The Draft Regulations propose to introduce further application requirements. For instance, a digital lender’s significant shareholders, directors, and chief executive officer (CEO) will need to meet the fit and proper obligations. In order to meet this, a digital lender will be required to provide information relating to a director’s and CEO’s educational and professional qualifications, employment and business records, as well as the past and present activities of their directors and CEO in Kenya and abroad, to name a few. In addition, a digital lender may be required to provide the source of their shareholder’s funds.

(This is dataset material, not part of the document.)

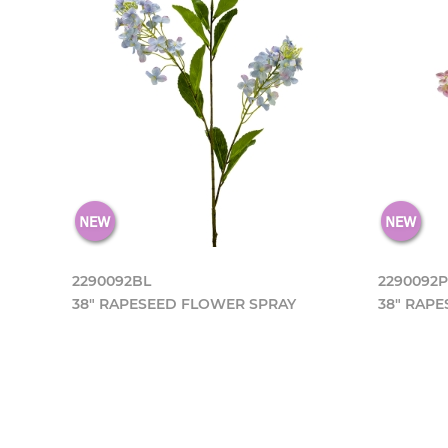
2290092BL
2290092
38" RAPESEED FLOWER SPRAY
38" RAP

Moreover, the Draft Regulations propose to prohibit unauthorised or unsolicited communication with a customer’s contacts, to prohibit improper or unconscionable debt collection tactics, and to promote fair credit collection practices. Additionally, if passed, a digital lender will be obligated to establish consumer protection provisions. For instance, digital lenders will need to create a customer complaints mechanism and ensure that all complaints are addressed within 30 days; and thereafter, maintain a record of complaints and the outcome of their resolution. Failure to which, the CBK is entitled to impose a number of administrative sanctions, including a monetary penalty not exceeding five hundred thousand shillings (Kshs 500,000 approximately USD 4,500) on the Digital Lender, its directors, officers or employee’s responsible for the non-compliance. Notably, this monetary penalty is for each violation of non-compliance, therefore it may exceed the stated amount if the Digital Lender engages in more than one violation. Other sanctions include suspension or disqualification from office of the non-compliant director, officer, or employee, as well as more frequent CBK inspections into the Digital Lender’s operation, to name a few.

Timelines and Fees

The Act requires all digital lenders to be registered with the CBK within six months of the publication of the Draft Regulations. Moreover, the Act stipulates that the Draft Regulations must be enacted within three months of the Act, which is in March 2022. As such, digital lenders have until September 2022 to register with the CBK. Failure to which, a fine of five million shillings (Kshs 5,000,000 approximately USD 44,000) and/or imprisonment for a term not exceeding three years shall be imposed upon conviction. 

In relation to fees, the Draft Regulations propose that the application fee be five thousand shillings Kshs 5,000 approximately USD 44), whilst the annual fee be twenty thousand shillings (Kshs 20,000 approximately USD 175). Please note that the fees and all other provisions of the Draft Regulations may be subject to change, as they are still going through the legislative process. We shall keep you updated of any changes that occur.

Conclusion

The guardrails in the digital lending market have been raised after years of unregulated operation. The Act was established to provide oversight and create a more stable, responsible, and level marketplace for digital lenders and borrowers. Some stakeholders cautioned against overly onerous, and prescriptive regulation that would undermine financial inclusion. It stands to be seen in the coming months, whether the Act and the Draft Regulations will undermine or promote financial inclusion. Nonetheless, existing digital lenders and those who intend to enter the market need to prepare to comply with the above requirements by September 2022.